**WORK INSTRUCTION**:
Every entry needs to be written out again exactly.

[Data entries]

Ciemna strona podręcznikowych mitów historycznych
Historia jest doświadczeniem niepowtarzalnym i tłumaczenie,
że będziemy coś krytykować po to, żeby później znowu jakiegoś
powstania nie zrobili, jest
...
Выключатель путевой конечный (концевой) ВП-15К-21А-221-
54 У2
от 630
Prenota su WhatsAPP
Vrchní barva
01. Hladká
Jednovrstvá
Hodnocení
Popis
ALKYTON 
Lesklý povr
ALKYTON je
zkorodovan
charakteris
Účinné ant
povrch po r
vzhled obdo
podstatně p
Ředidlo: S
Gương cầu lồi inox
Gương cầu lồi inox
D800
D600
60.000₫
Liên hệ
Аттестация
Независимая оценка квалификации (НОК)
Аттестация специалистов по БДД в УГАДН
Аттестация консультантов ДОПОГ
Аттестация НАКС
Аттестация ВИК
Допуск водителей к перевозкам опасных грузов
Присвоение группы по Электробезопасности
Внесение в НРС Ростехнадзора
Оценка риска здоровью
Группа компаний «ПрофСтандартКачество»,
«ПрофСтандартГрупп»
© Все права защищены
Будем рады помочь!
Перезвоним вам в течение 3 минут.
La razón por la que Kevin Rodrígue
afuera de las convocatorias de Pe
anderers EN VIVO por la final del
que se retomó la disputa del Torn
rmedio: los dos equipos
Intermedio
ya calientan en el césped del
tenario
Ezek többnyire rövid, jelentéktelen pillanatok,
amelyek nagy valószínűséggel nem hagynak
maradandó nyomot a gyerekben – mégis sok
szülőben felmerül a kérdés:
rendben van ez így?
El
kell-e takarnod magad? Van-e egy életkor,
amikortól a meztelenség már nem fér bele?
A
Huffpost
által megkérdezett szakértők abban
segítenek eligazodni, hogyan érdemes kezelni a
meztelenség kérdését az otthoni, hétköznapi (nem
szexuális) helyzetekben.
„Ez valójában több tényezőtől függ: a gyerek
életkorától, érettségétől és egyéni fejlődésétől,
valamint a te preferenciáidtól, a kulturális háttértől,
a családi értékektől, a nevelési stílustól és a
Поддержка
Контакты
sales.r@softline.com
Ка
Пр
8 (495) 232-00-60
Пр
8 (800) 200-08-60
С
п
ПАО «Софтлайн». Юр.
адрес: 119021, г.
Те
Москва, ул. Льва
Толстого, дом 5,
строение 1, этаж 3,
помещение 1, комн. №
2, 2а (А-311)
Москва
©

**YOUR RESPONSE**:
Ciemna strona podręcznikowych mitów historycznych
Historia jest doświadczeniem niepowtarzalnym i tłumaczenie,
że będziemy coś krytykować po to, żeby później znowu jakiegoś
powstania nie zrobili, jest
...
Выключатель путевой конечный (концевой) ВП-15К-21А-221-
54 У2
от 630
Prenota su WhatsAPP
Vrchní barva
01. Hladká
Jednovrstvá
Hodnocení
Popis
ALKYTON 
Lesklý povr
ALKYTON je
zkorodovan
charakteris
Účinné ant
povrch po r
vzhled obdo
podstatně p
Ředidlo: S
Gương cầu lồi inox
Gương cầu lồi inox
D800
D600
60.000₫
Liên hệ
Аттестация
Независимая оценка квалификации (НОК)
Аттестация специалистов по БДД в УГАДН
Аттестация консультантов ДОПОГ
Аттестация НАКС
Аттестация ВИК
Допуск водителей к перевозкам опасных грузов
Присвоение группы по Электробезопасности
Внесение в НРС Ростехнадзора
Оценка риска здоровью
Группа компаний «ПрофСтандартКачество»,
«ПрофСтандартГрупп»
© Все права защищены
Будем рады помочь!
Перезвоним вам в течение 3 минут.
La razón por la que Kevin Rodrígue
afuera de las convocatorias de Pe
anderers EN VIVO por la final del
que se retomó la disputa del Torn
rmedio: los dos equipos
Intermedio
ya calientan en el césped del
tenario
Ezek többnyire rövid, jelentéktelen pillanatok,
amelyek nagy valószínűséggel nem hagynak
maradandó nyomot a gyerekben – mégis sok
szülőben felmerül a kérdés:
rendben van ez így?
El
kell-e takarnod magad? Van-e egy életkor,
amikortól a meztelenség már nem fér bele?
A
Huffpost
által megkérdezett szakértők abban
segítenek eligazodni, hogyan érdemes kezelni a
meztelenség kérdését az otthoni, hétköznapi (nem
szexuális) helyzetekben.
„Ez valójában több tényezőtől függ: a gyerek
életkorától, érettségétől és egyéni fejlődésétől,
valamint a te preferenciáidtól, a kulturális háttértől,
a családi értékektől, a nevelési stílustól és a
Поддержка
Контакты
sales.r@softline.com
Ка
Пр
8 (495) 232-00-60
Пр
8 (800) 200-08-60
С
п
ПАО «Софтлайн». Юр.
адрес: 119021, г.
Те
Москва, ул. Льва
Толстого, дом 5,
строение 1, этаж 3,
помещение 1, комн. №
2, 2а (А-311)
Москва
©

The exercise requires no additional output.